🤖 AI Summary
Enabling non-expert users to efficiently acquire robotic manipulation skills via natural language remains challenging due to the difficulty of grounding linguistic instructions in real-world visuomotor control.
Method: We propose a natural language–driven robotic skill learning framework that enables direct acquisition of real-robot demonstrations from everyday language commands (e.g., “move the robot arm right”) and learns language-conditioned visuomotor policies. At its core lies CLIP-RT—a lightweight 1B-parameter model built upon the CLIP vision-language encoder, incorporating contrastive imitation learning and motion primitive modeling. The method integrates multi-task pretraining on Open X-Embodiment with domain-specific fine-tuning.

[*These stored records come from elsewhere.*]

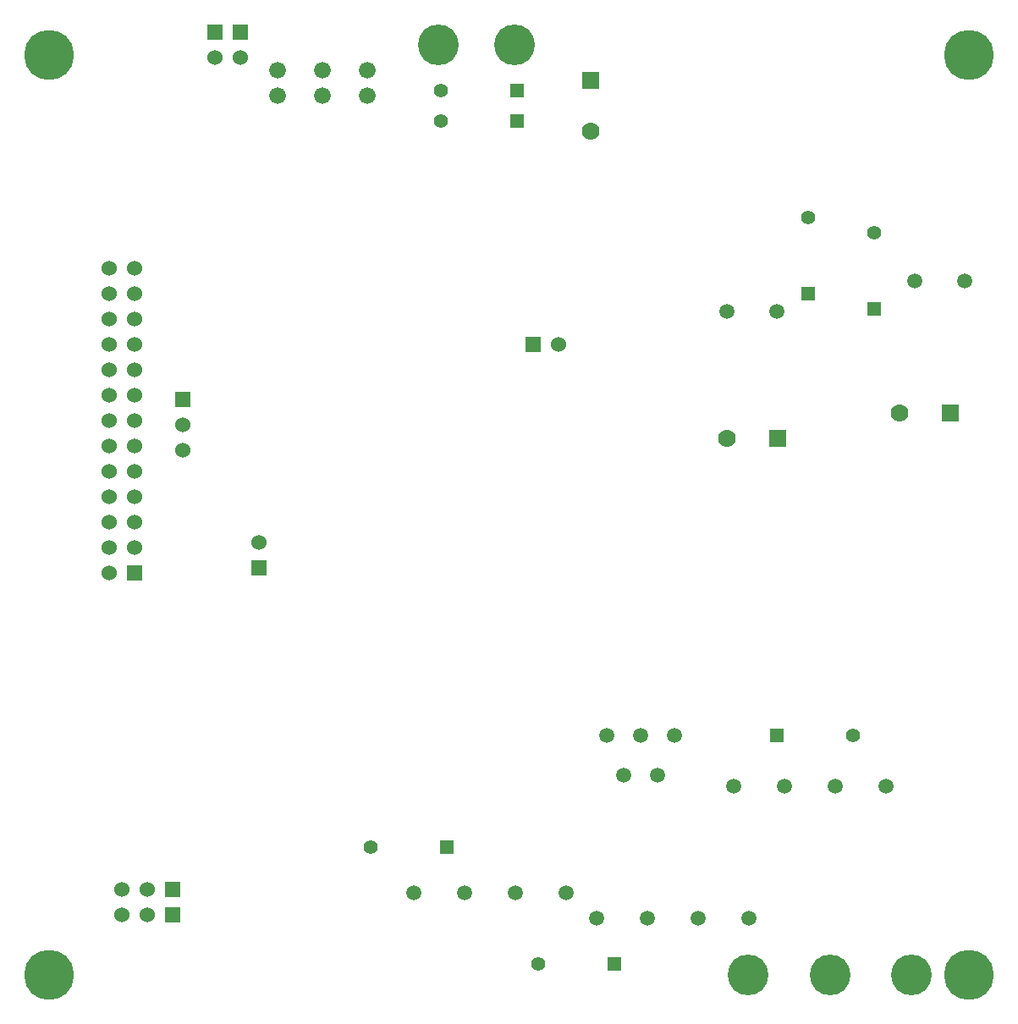
<source format=gbs>
G04 (created by PCBNEW (2013-07-07 BZR 4022)-stable) date 12/19/2014 12:15:37 PM*
%MOIN*%
G04 Gerber Fmt 3.4, Leading zero omitted, Abs format*
%FSLAX34Y34*%
G01*
G70*
G90*
G04 APERTURE LIST*
%ADD10C,0.00590551*%
%ADD11C,0.19685*%
%ADD12R,0.06X0.06*%
%ADD13C,0.06*%
%ADD14C,0.066*%
%ADD15C,0.0590551*%
%ADD16R,0.055X0.055*%
%ADD17C,0.055*%
%ADD18R,0.07X0.07*%
%ADD19C,0.07*%
%ADD20C,0.16*%
G04 APERTURE END LIST*
G54D10*
G54D11*
X37795Y-37795D03*
X1574Y-37795D03*
X37795Y-1574D03*
X1574Y-1574D03*
G54D12*
X8098Y-666D03*
G54D13*
X8098Y-1666D03*
G54D12*
X9098Y-666D03*
G54D13*
X9098Y-1666D03*
G54D14*
X14118Y-3186D03*
X14118Y-2186D03*
X12338Y-3186D03*
X12338Y-2186D03*
X10578Y-3186D03*
X10578Y-2186D03*
G54D15*
X28274Y-11686D03*
X30243Y-11686D03*
X37643Y-10486D03*
X35674Y-10486D03*
G54D12*
X6433Y-34433D03*
G54D13*
X5433Y-34433D03*
X4433Y-34433D03*
G54D12*
X6820Y-15141D03*
G54D13*
X6820Y-16141D03*
X6820Y-17141D03*
G54D12*
X6433Y-35433D03*
G54D13*
X5433Y-35433D03*
X4433Y-35433D03*
G54D12*
X9822Y-21759D03*
G54D13*
X9822Y-20759D03*
G54D12*
X20638Y-12966D03*
G54D13*
X21638Y-12966D03*
G54D16*
X17238Y-32766D03*
G54D17*
X14238Y-32766D03*
G54D16*
X30238Y-28366D03*
G54D17*
X33238Y-28366D03*
G54D16*
X23838Y-37366D03*
G54D17*
X20838Y-37366D03*
G54D16*
X34058Y-11586D03*
G54D17*
X34058Y-8586D03*
G54D16*
X19998Y-2966D03*
G54D17*
X16998Y-2966D03*
G54D16*
X31458Y-10986D03*
G54D17*
X31458Y-7986D03*
G54D16*
X19998Y-4166D03*
G54D17*
X16998Y-4166D03*
G54D18*
X30258Y-16686D03*
G54D19*
X28258Y-16686D03*
G54D18*
X37058Y-15686D03*
G54D19*
X35058Y-15686D03*
G54D18*
X22898Y-2566D03*
G54D19*
X22898Y-4566D03*
G54D20*
X19898Y-1166D03*
X16898Y-1166D03*
X35551Y-37795D03*
X32322Y-37795D03*
X29094Y-37795D03*
G54D15*
X23537Y-28371D03*
X24875Y-28371D03*
X26214Y-28371D03*
X24206Y-29946D03*
X25545Y-29946D03*
X19938Y-34566D03*
X17938Y-34566D03*
X21938Y-34566D03*
X15938Y-34566D03*
X30538Y-30366D03*
X32538Y-30366D03*
X28538Y-30366D03*
X34538Y-30366D03*
X25138Y-35566D03*
X27138Y-35566D03*
X23138Y-35566D03*
X29138Y-35566D03*
G54D12*
X4929Y-21964D03*
G54D13*
X3929Y-21964D03*
X4929Y-20964D03*
X3929Y-20964D03*
X4929Y-19964D03*
X3929Y-19964D03*
X4929Y-18964D03*
X3929Y-18964D03*
X4929Y-17964D03*
X3929Y-17964D03*
X4929Y-16964D03*
X3929Y-16964D03*
X4929Y-15964D03*
X3929Y-15964D03*
X4929Y-14964D03*
X3929Y-14964D03*
X4929Y-13964D03*
X3929Y-13964D03*
X4929Y-12964D03*
X3929Y-12964D03*
X4929Y-11964D03*
X3929Y-11964D03*
X4929Y-10964D03*
X3929Y-10964D03*
X4929Y-9964D03*
X3929Y-9964D03*
M02*

</source>
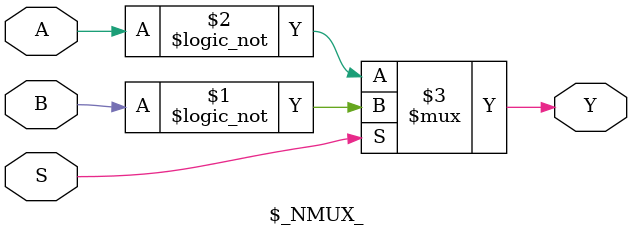
<source format=v>
module \$_NMUX_ (A, B, S, Y);
input A, B, S;
output Y;
assign Y = S ? !B : !A;
endmodule
</source>
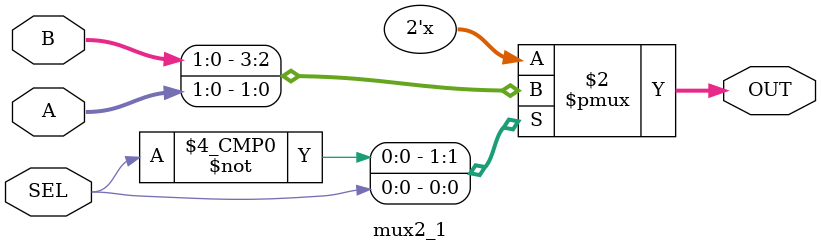
<source format=v>
module mux2_1 
#(parameter DATA_WIDTH = 2)
(
    input    wire                            SEL,
    input    wire    [DATA_WIDTH - 1:0]      A, B,
    output   reg     [DATA_WIDTH - 1:0]      OUT
);

always @(*)
    begin
        case (SEL)
        1'b0 :  OUT = B;
        1'b1 :  OUT = A;
        endcase
    end
endmodule
</source>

Contribution/Results: CLIP-RT outperforms the 7B-parameter OpenVLA in few-shot generalization and achieves a 24% average success rate improvement on cross-task manipulation benchmarks, using only 1/7 the parameters of current SOTA models. Experiments validate its effectiveness in human-robot collaboration and large-model co-optimization, overcoming key generalization bottlenecks in complex robotic tasks.
📝 Abstract
Teaching robots desired skills in real-world environments remains challenging, especially for non-experts. The reliance on specialized expertise in robot control and teleoperation systems often limits accessibility to non-experts. We posit that natural language offers an intuitive and accessible interface for robot learning. To this end, we study two aspects: (1) enabling non-experts to collect robotic data through natural language supervision (e.g.,"move the arm to the right") and (2) learning robotic policies directly from this supervision. Specifically, we introduce a data collection framework that collects robot demonstrations based on natural language supervision and further augments these demonstrations. We then present CLIP-RT, a vision-language-action (VLA) model that learns language-conditioned visuomotor policies from this supervision. CLIP-RT adapts the pretrained CLIP models and learns to predict language-based motion primitives via contrastive imitation learning. We train CLIP-RT on the Open X-Embodiment dataset and finetune it on in-domain data collected by our framework to learn diverse skills. CLIP-RT demonstrates strong capabilities in learning novel manipulation skills, outperforming the state-of-the-art model, OpenVLA (7B parameters), by 24% in average success rates, while using 7x fewer parameters (1B). We further observe that CLIP-RT shows significant improvements in few-shot generalization. Finally, through collaboration with humans or large pretrained models, we demonstrate that CLIP-RT can further improve its generalization on challenging tasks.